In deze zaak, die voor de Rechtbank Arnhem werd behandeld, betreft het een deelgeschil over medische aansprakelijkheid na een operatie aan de rechtervoet van verzoekster, uitgevoerd door orthopedisch chirurg [verweerder sub 1] op 9 november 2001. Tijdens de operatie, die werd uitgevoerd in de kliniek van de stichting Sint Maartenskliniek, is per ongeluk de vaatzenuwstreng doorgenomen, wat heeft geleid tot aanzienlijke pijn en beperkingen voor verzoekster. Verzoekster houdt zowel [verweerder sub 1] als de stichting aansprakelijk voor de letselschade die zij lijdt als gevolg van deze complicatie. De rechtbank heeft de procedure gestart op verzoek van verzoekster, die bijgestaan werd door haar advocaat, mr. I.P.C. Sindram.
De rechtbank heeft de feiten en het verloop van de procedure in detail onderzocht, inclusief de deskundigenrapporten die door verzoekster zijn ingediend. De deskundigen, dr. F.C. Öner en prof. dr. J.A.N. Verhaar, hebben beide gerapporteerd over de operatie en de complicaties, maar hun rapporten zijn later ingetrokken of geblokkeerd door verzoekster. Dit heeft geleid tot een situatie waarin de rechtbank niet over voldoende bewijs beschikte om te oordelen over de aansprakelijkheid van [verweerder sub 1]. De rechtbank concludeert dat er onvoldoende aanknopingspunten zijn om te stellen dat [verweerder sub 1] niet heeft gehandeld zoals van een redelijk bekwaam en redelijk handelend orthopedisch chirurg verwacht mag worden.

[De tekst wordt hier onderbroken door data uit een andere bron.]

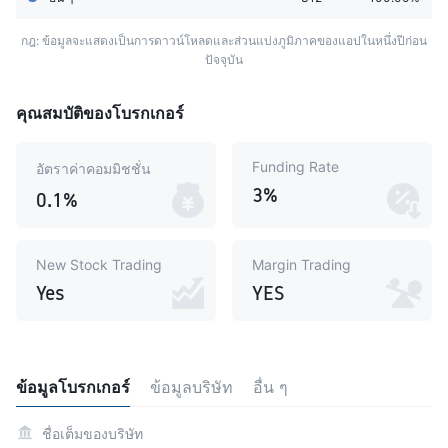
กฎ: ข้อมูลจะแสดงเป็นการดาวน์โหลดและส่วนแบ่งภูมิภาคของแอปในหนึ่งปีก่อน
ปัจจุบัน
คุณสมบัติของโบรกเกอร์
Funding Rate
อัตราค่าคอมมิชชั่น
3%
0.1%
New Stock Trading
Margin Trading
Yes
YES
ข้อมูลโบรกเกอร์
ข้อมูลบริษัท
อื่น ๆ
ชื่อเต็มของบริษัท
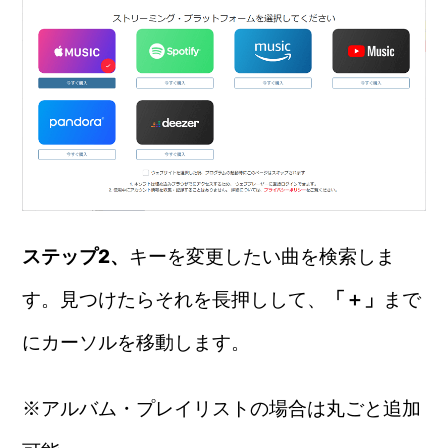
ステップ2、
キーを変更したい曲を検索しま
す。見つけたらそれを長押しして、
「＋」
まで
にカーソルを移動します。
※アルバム・プレイリストの場合は丸ごと追加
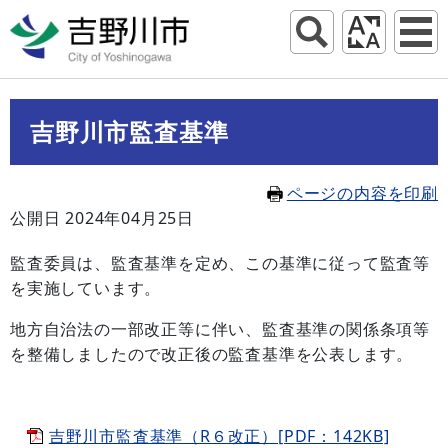
吉野川市監査基準
ページの内容を印刷
公開日 2024年04月25日
監査委員は、監査基準を定め、この基準に従って監査等
を実施しています。
地方自治法の一部改正等に伴い、監査基準の関係条項等
を整備しましたので改正後の監査基準を公表します。
吉野川市監査基準（R６改正）[PDF：142KB]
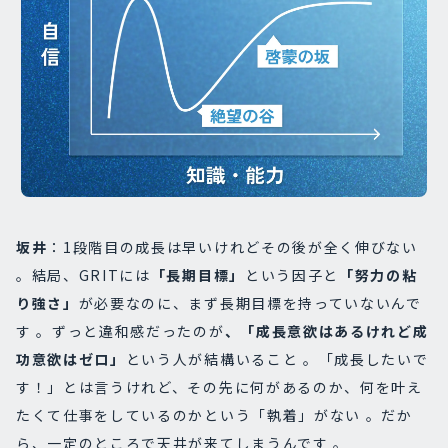
坂井
：1段階目の成長は早いけれどその後が全く伸びない
。結局、GRITには
「長期目標」
という因子と
「努力の粘
り強さ」
が必要なのに、まず長期目標を持っていないんで
す 。ずっと違和感だったのが
、「成長意欲はあるけれど成
功意欲はゼロ」
という人が結構いること 。「成長したいで
す！」とは言うけれど、その先に何があるのか、何を叶え
たくて仕事をしているのかという「執着」がない 。だか
ら、一定のところで天井が来てしまうんです 。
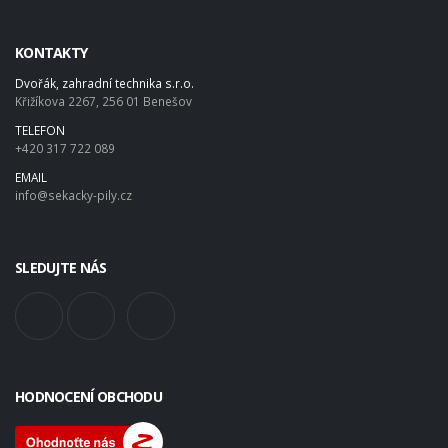
KONTAKTY
Dvořák, zahradní technika s.r.o.
Křižíkova 2267, 256 01 Benešov
TELEFON
+420 317 722 089
EMAIL
info@sekacky-pily.cz
SLEDUJTE NÁS
HODNOCENÍ OBCHODU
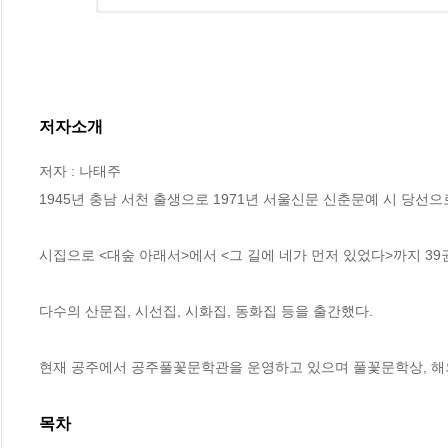
저자소개
저자 : 나태주

1945년 충남 서천 출생으로 1971년 서울신문 신춘문예 시 당선으
시집으로 <대숲 아래서>에서 <그 길에 네가 먼저 있었다>까지 39
다수의 산문집, 시선집, 시화집, 동화집 등을 출간했다.

현재 공주에서 공주풀꽃문학관을 운영하고 있으며 풀꽃문학상, 해외
목차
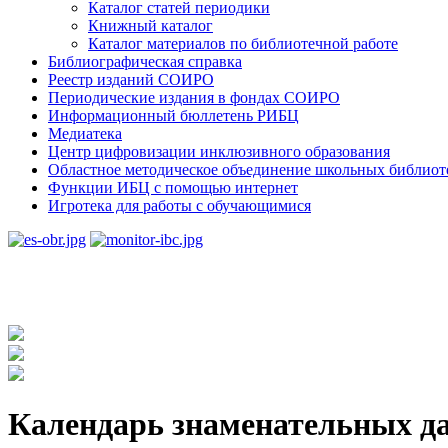
Каталог статей периодики
Книжный каталог
Каталог материалов по библиотечной работе
Библиографическая справка
Реестр изданий СОИРО
Периодические издания в фондах СОИРО
Информационный бюллетень РИБЦ
Медиатека
Центр цифровизации инклюзивного образования
Областное методическое объединение школьных библиот
Функции ИБЦ с помощью интернет
Игротека для работы с обучающимися
Календарь знаменательных да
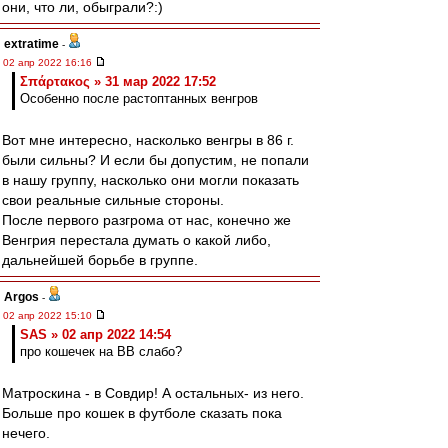
они, что ли, обыграли?:)
extratime
-
02 апр 2022 16:16
Σπάρτακος » 31 мар 2022 17:52
Особенно после растоптанных венгров
Вот мне интересно, насколько венгры в 86 г.
были сильны? И если бы допустим, не попали
в нашу группу, насколько они могли показать
свои реальные сильные стороны.
После первого разгрома от нас, конечно же
Венгрия перестала думать о какой либо,
дальнейшей борьбе в группе.
Argos
-
02 апр 2022 15:10
SAS » 02 апр 2022 14:54
про кошечек на ВВ слабо?
Матроскина - в Совдир! А остальных- из него.
Больше про кошек в футболе сказать пока
нечего.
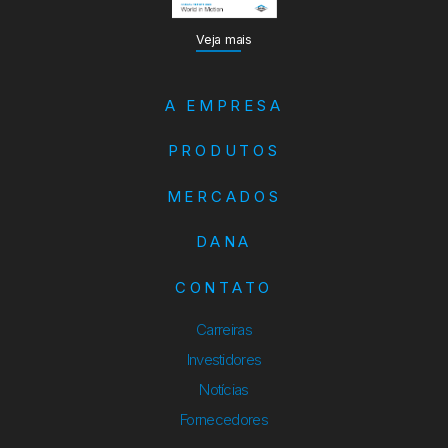
Veja mais
A EMPRESA
PRODUTOS
MERCADOS
DANA
CONTATO
Carreiras
Investidores
Notícias
Fornecedores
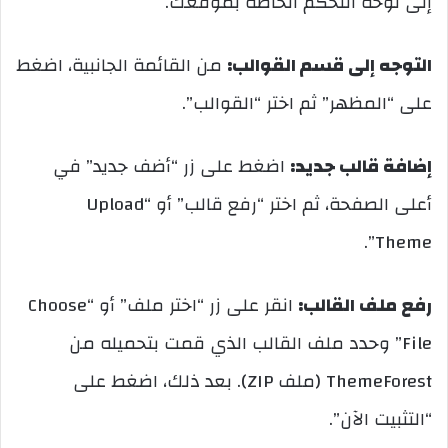
إلى لوحة التحكم الخاصة بموقعك.
التوجه إلى قسم القوالب:
من القائمة الجانبية، اضغط
على “المظهر” ثم اختر “القوالب”.
إضافة قالب جديد:
اضغط على زر “أضف جديد” في
أعلى الصفحة، ثم اختر “رفع قالب” أو “Upload
Theme”.
رفع ملف القالب:
انقر على زر “اختر ملف” أو “Choose
File” وحدد ملف القالب الذي قمت بتحميله من
ThemeForest (ملف ZIP). بعد ذلك، اضغط على
“التثبيت الآن”.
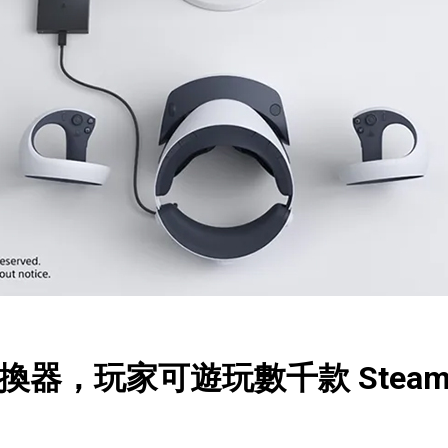
2 PC 轉換器，玩家可遊玩數千款 S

De rechtbank heeft ook overwogen dat de kosten van de procedure aan de zijde van verzoekster moeten worden begroot, maar dat de kosten van het voorlopig getuigenverhoor niet in aanmerking komen voor begroting. Uiteindelijk heeft de rechtbank het verzoek van verzoekster afgewezen en de kosten van de behandeling van het verzoek begroot op € 2.402,00. Deze beschikking is gegeven door mr. A.E.B. ter Heide en openbaar uitgesproken op 10 februari 2012.